Ciência

Pedra central do Stonehenge não veio do País de Gales como se pensava há décadas

09 de Março de 2026 às 18:10

Pedra central do Stonehenge tem origem escocesa, não galesa como se pensava. A análise geológica da Pedra do Altar indicou a Bacia Orcadiana no nordeste da Escócia como sua fonte. O transporte de cerca de 6 toneladas por mais de 750 quilômetros é considerado uma organização social complexa pelos pesquisadores

Pedra central do Stonehenge desafia crenças estabelecidas com origem escocesa, revelando redes neolíticas complexas de transporte

Um estudo publicado na revista científica Nature em agosto de 2024 mudou radicalmente o entendimento sobre a origem da Pedra do Altar, uma das pedras mais importantes do monumento megalítico Stonehenge. A análise geológica realizada por Anthony Clarke e sua equipe revelou que a rocha não veio do País de Gales como se pensava há décadas, mas sim da Bacia Orcadiana no nordeste da Escócia.

A Pedra do Altar é um grande bloco retangular de arenito cinza-esverdeado com cerca de 5 metros de comprimento e pesando aproximadamente 6 toneladas. Ela está localizada no centro do Stonehenge, próximo às chamadas bluestones menores que vieram das Colinas Preseli no sudoeste do País de Gales.

A descoberta foi possível graças à aplicação da técnica geocronologia de grãos detríticos. Ao analisar os minerais individuais que compõem o arenito, os cientistas conseguiram criar uma espécie de "impressão digital geológica" da rocha e compará-la com formações rochosas conhecidas em diferentes regiões.

Os resultados revelaram uma combinação extremamente específica de idades entre 1 e 2 bilhões de anos, enquanto outros minerais indicavam cerca de 450 milhões de anos. Essa combinação geológica é característica da Bacia Orcadiana no nordeste da Escócia.

A Pedra do Altar foi transportada até Stonehenge entre aproximadamente 2620 a.C. e 2480 a.C., durante o Neolítico tardio, quando a Grã-Bretanha não possuía cidades, sistemas de escrita ou metalurgia avançada. O transporte por terra seria extremamente difícil, considerando as condições geográficas da época.

Os pesquisadores defendem que a pedra foi transportada por via marítima, em embarcações neolíticas ao longo da costa leste da Grã-Bretanha. A rocha teria sido carregada por mar desde o nordeste da Escócia até o sul da Inglaterra e depois transportada por terra por cerca de 160 quilômetros até a planície de Salisbury.

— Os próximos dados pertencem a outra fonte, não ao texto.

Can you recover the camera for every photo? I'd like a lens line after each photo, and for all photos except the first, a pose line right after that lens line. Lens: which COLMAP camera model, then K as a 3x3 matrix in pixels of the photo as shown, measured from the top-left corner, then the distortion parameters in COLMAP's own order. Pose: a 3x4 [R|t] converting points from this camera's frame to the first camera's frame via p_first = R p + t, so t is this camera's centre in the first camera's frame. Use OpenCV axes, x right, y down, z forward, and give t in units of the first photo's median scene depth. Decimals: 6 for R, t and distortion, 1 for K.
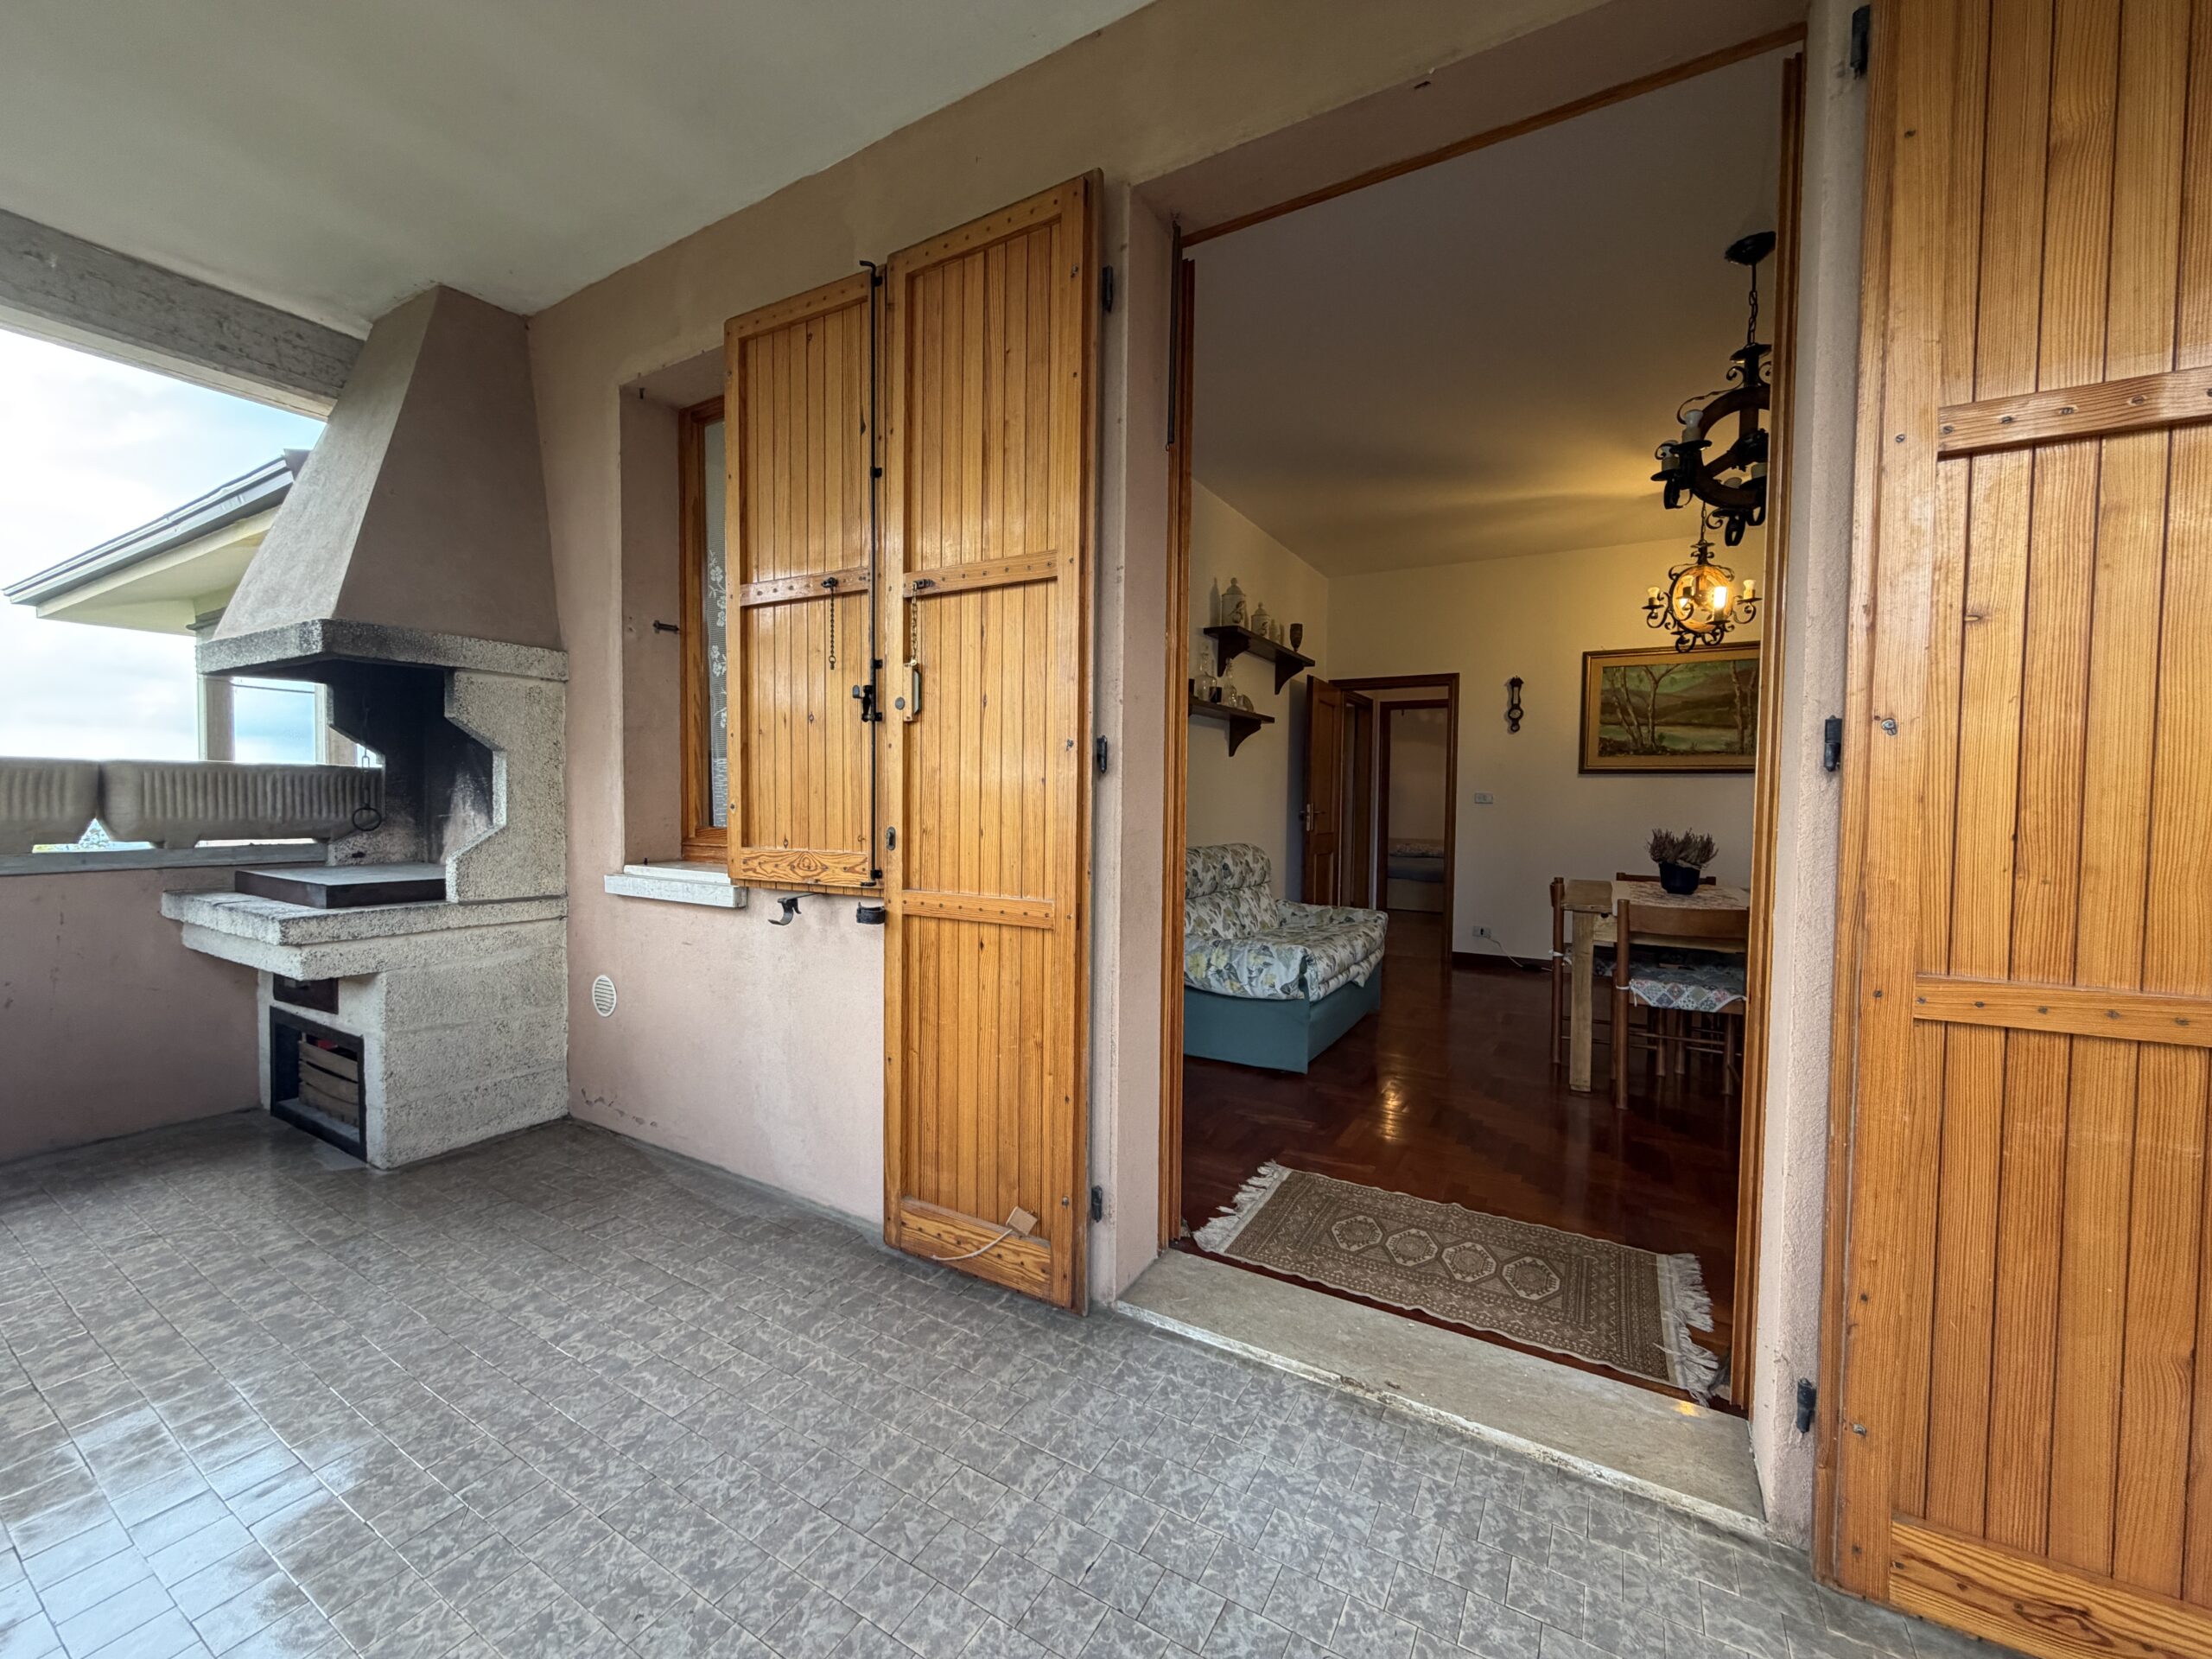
lens RADIAL K [[879.1, 0, 1099.7], [0, 879.1, 827.6], [0, 0, 1]] dist [-0.000031, -0.000232]
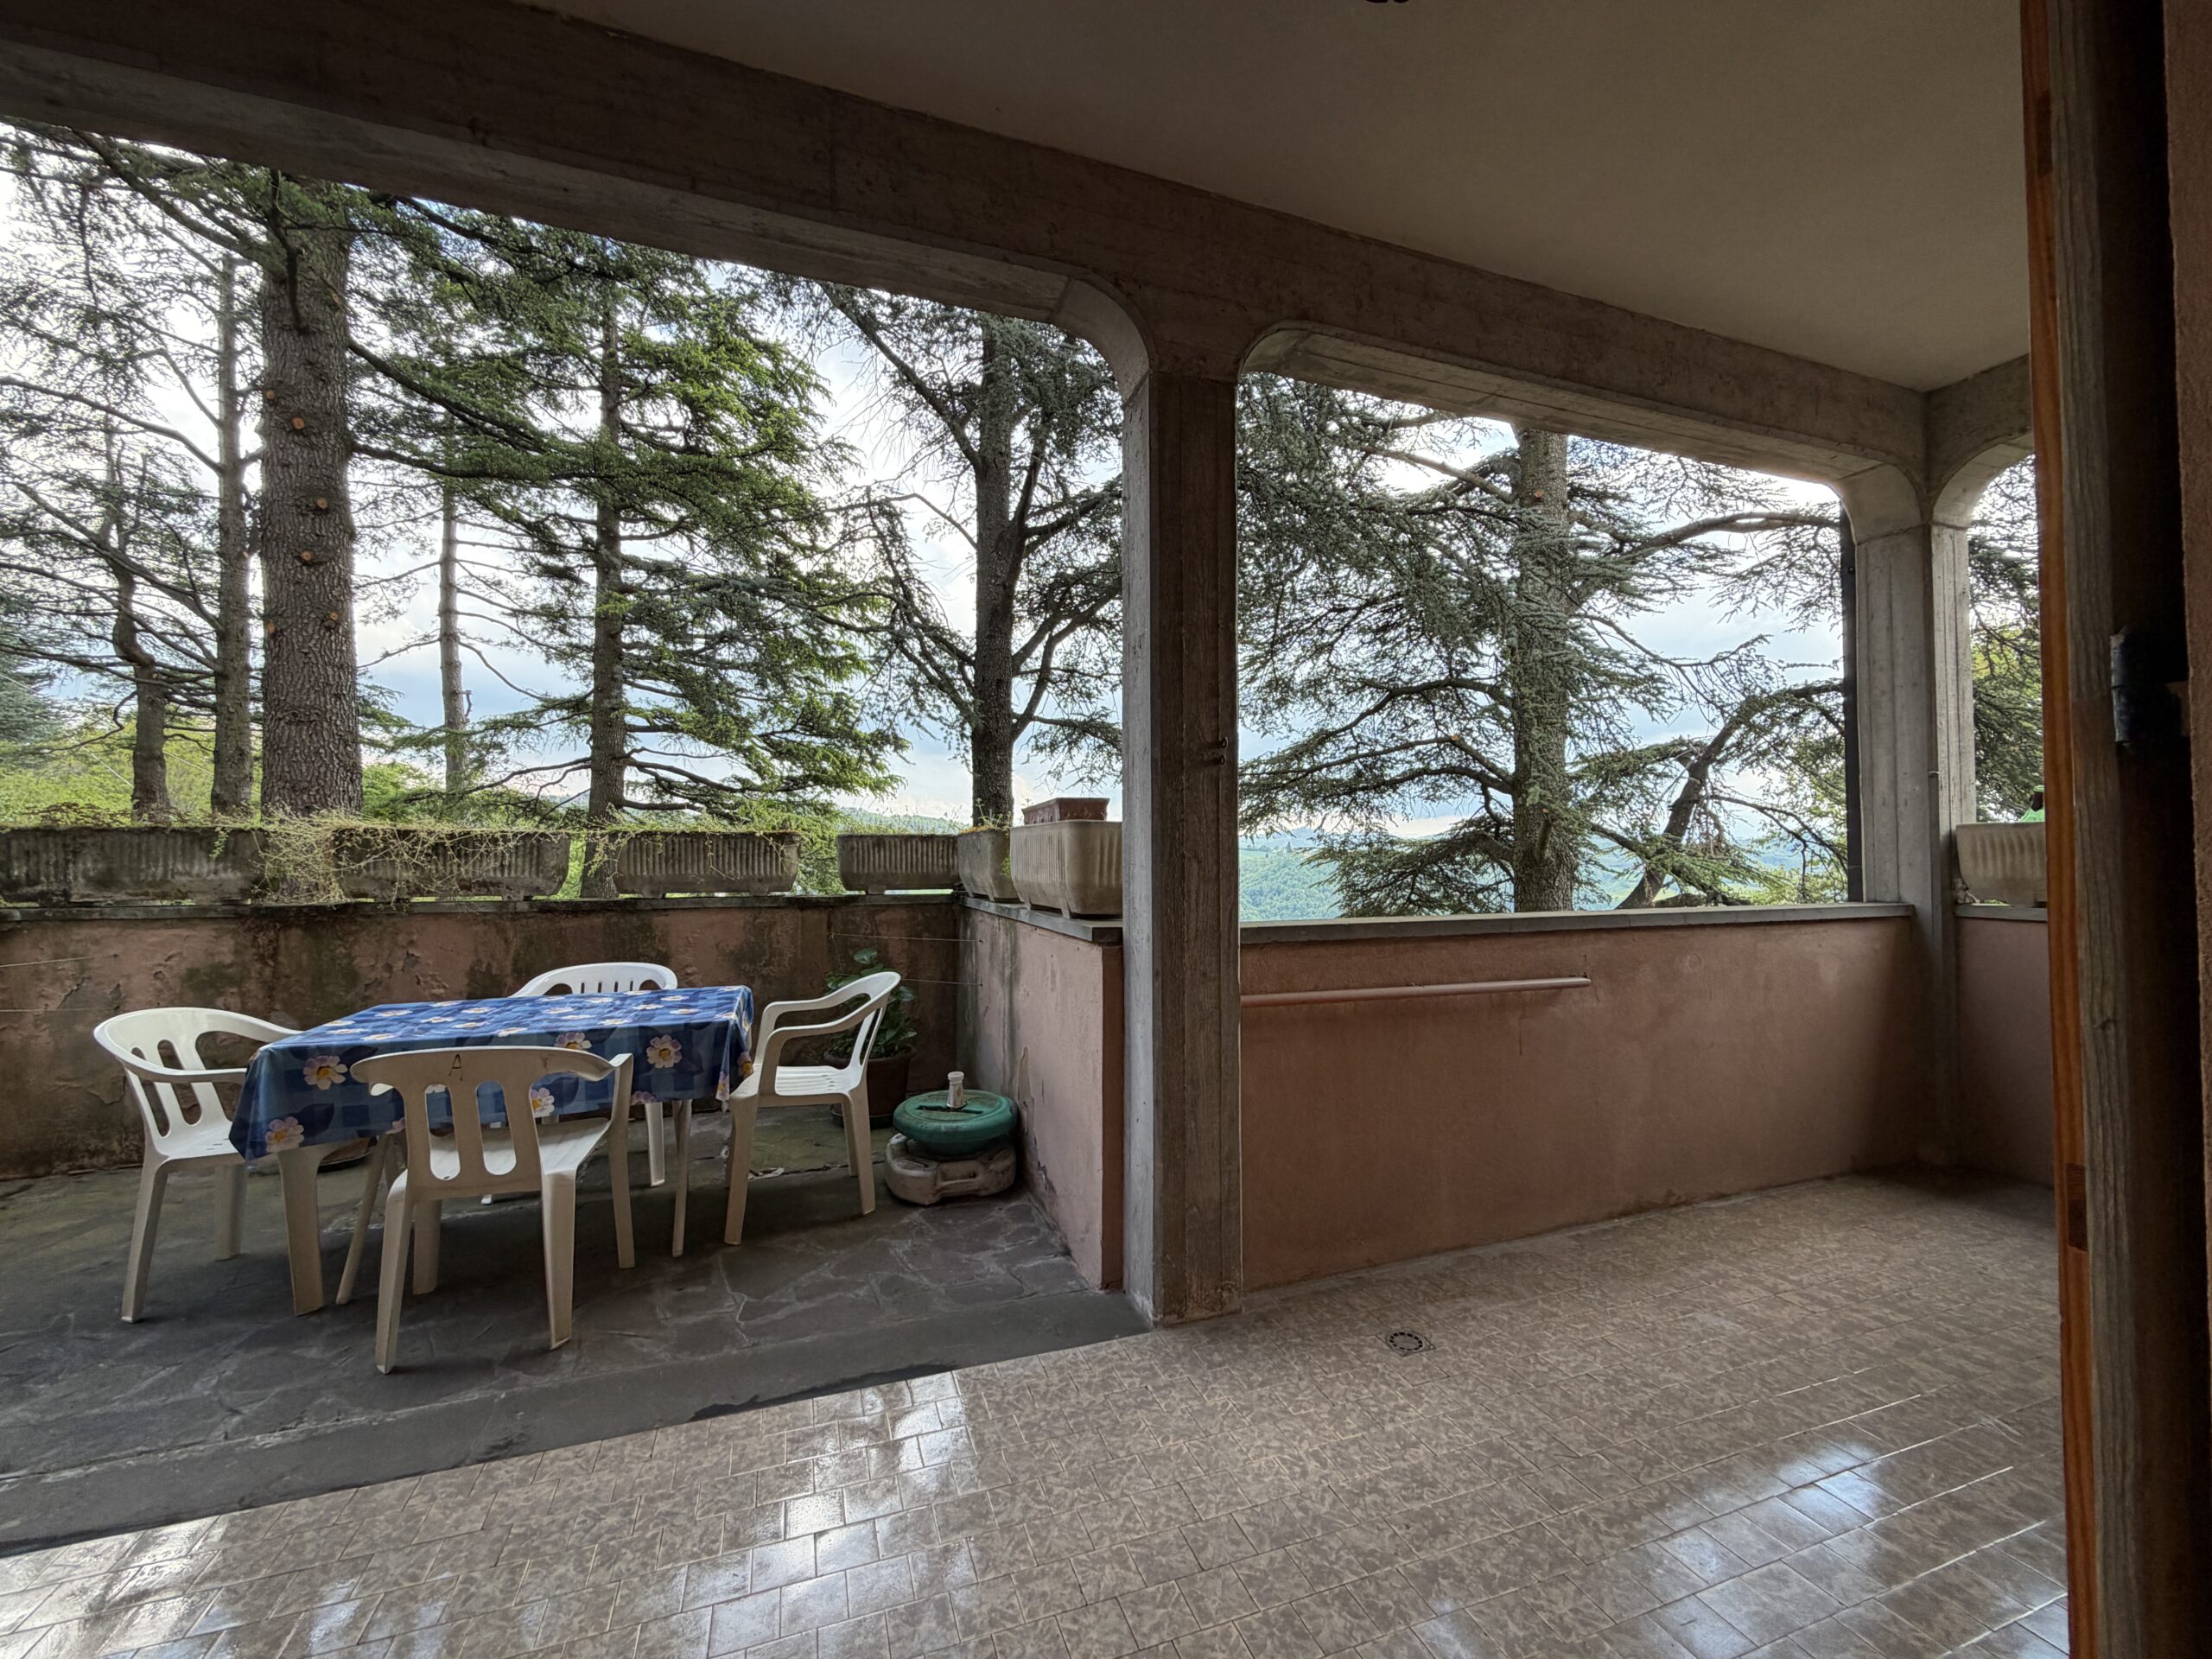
lens RADIAL K [[884.1, 0, 1100.9], [0, 884.1, 828.3], [0, 0, 1]] dist [0.000437, 0.000075]
pose [[-0.641246, -0.030950, -0.766711, 0.314293], [-0.031760, 0.999401, -0.013781, -0.014434], [0.766678, 0.015514, -0.641844, 0.638823]]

A descoberta tem implicações muito maiores do que simplesmente determinar a origem de uma rocha. O professor Chris Kirkland, coautor do estudo pela Curtin University, destacou que transportar um bloco de seis toneladas por centenas de quilômetros exige uma organização social muito mais complexa do que se imaginava.

Os próximos estudos deverão concentrar esforços no nordeste da Escócia para identificar o local exato de extração da rocha e revelar ainda mais detalhes sobre como povos neolíticos conseguiram transportar uma pedra de seis toneladas por mais de 750 quilômetros há cerca de 4.500 anos.

A descoberta também mostra como avanços tecnológicos podem transformar completamente o entendimento de monumentos estudados há séculos, desafiando crenças estabelecidas e revelando redes neolíticas complexas de transporte que desconheciam até agora.